Oskar Morgenstern grew up in Vienna, John von Neumann in Budapest. Clearly the same Austro-Hungarian intellectual spirit which gave rise to Zur Theorie der Gesellschaftsspiele and their seminal joint work Theory of Games and Economic Behaviour is still alive in that part of the world, because the Austrians chose a bearded transvestite to represent them in the Eurovision song contest. Oskar and John would have been very proud.
If you want a really childish explanation of game theory, it is that when everyone else goes around shouting ‘rock’, a few smart people should start to shout ‘paper’. And perhaps a few really smart and really brave people, figuring out this ‘paper’ strategy in advance, might even be emboldened to shout ‘scissors’. In Eurovision this year, Poland shouted ‘paper’; Austria shouted ‘scissors’.

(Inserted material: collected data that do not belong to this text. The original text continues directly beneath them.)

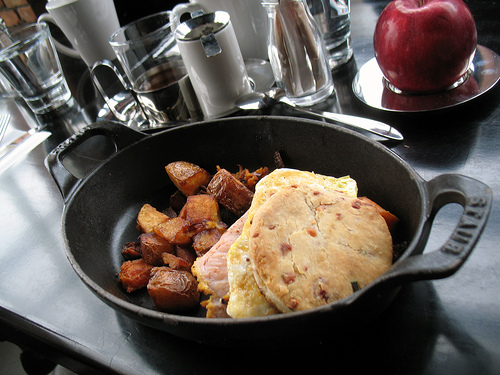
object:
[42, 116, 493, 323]
pan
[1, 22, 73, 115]
glass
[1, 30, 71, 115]
water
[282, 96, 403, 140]
knife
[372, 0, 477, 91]
apple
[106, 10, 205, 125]
water glass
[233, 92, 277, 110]
spoon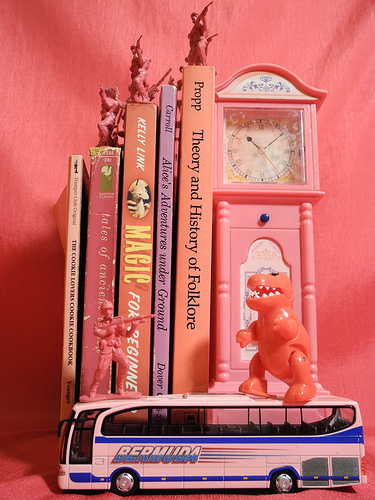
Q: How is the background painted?
A: Bright pink.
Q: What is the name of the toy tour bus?
A: Bermuda.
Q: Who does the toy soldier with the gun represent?
A: Soldier man.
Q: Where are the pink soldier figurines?
A: On top of books.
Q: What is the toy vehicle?
A: Bus.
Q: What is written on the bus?
A: Bermuda.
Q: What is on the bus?
A: Dinosaur.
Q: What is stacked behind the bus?
A: Books.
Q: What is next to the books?
A: Clock.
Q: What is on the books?
A: Toy soldiers.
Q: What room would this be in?
A: Bedroom.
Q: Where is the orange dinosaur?
A: On top of the bus.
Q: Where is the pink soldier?
A: On top of the bus.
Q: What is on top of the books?
A: A group of toy soldiers.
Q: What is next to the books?
A: A pink grandfather clock.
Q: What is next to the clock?
A: A group of books.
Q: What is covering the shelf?
A: A pink fuzzy cloth.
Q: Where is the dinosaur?
A: On the bus.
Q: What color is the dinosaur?
A: Orange.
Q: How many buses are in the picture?
A: One.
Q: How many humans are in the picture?
A: Zero.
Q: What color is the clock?
A: Pink.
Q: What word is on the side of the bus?
A: Bermuda.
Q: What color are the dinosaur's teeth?
A: White.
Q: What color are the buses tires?
A: Black.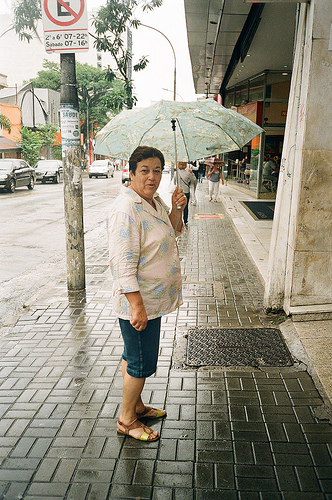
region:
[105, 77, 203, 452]
a woman holding an umbrella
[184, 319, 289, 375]
a man hole cover in the sidewalk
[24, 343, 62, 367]
brown bricks in the sidewalk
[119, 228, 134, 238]
a blue flower on blouse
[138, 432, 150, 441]
a yellow strap on a sandal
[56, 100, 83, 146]
a green and white flyer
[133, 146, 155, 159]
dark brown hair on a head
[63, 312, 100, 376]
a reflection on the wet sidewalk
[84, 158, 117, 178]
a white car driving on the street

The cunning real trick here is that, if you want to win Eurovision, it is better to do something distinctive than to do something conventionally good. That is not to say that the distinctive cannot be good or even great (France Gall’s and Serge Gainsbourg’s 1965 winning song ‘Poupée de cire, poupée de son’ was booed in rehearsals simply for not being a standard ballad; ‘Waterloo’ was highly unusual at the time). But the fact is that, even if you miraculously produce a conventional song that is 10 per cent better than the 15 other conventional ballads you are competing against, that 10 per cent advantage is never enough to drown out all the noise created by regional voting blocs, national rivalries and so forth. Better to go all or nothing — ‘Monte Carlo or bust’ — in this case by fronting someone with the second most famous facial hair of any Austrian in history. That way you will either win spectacularly or lose spectacularly, but you won’t end up coming fourth just because the bloody Scandies all voted for each other again.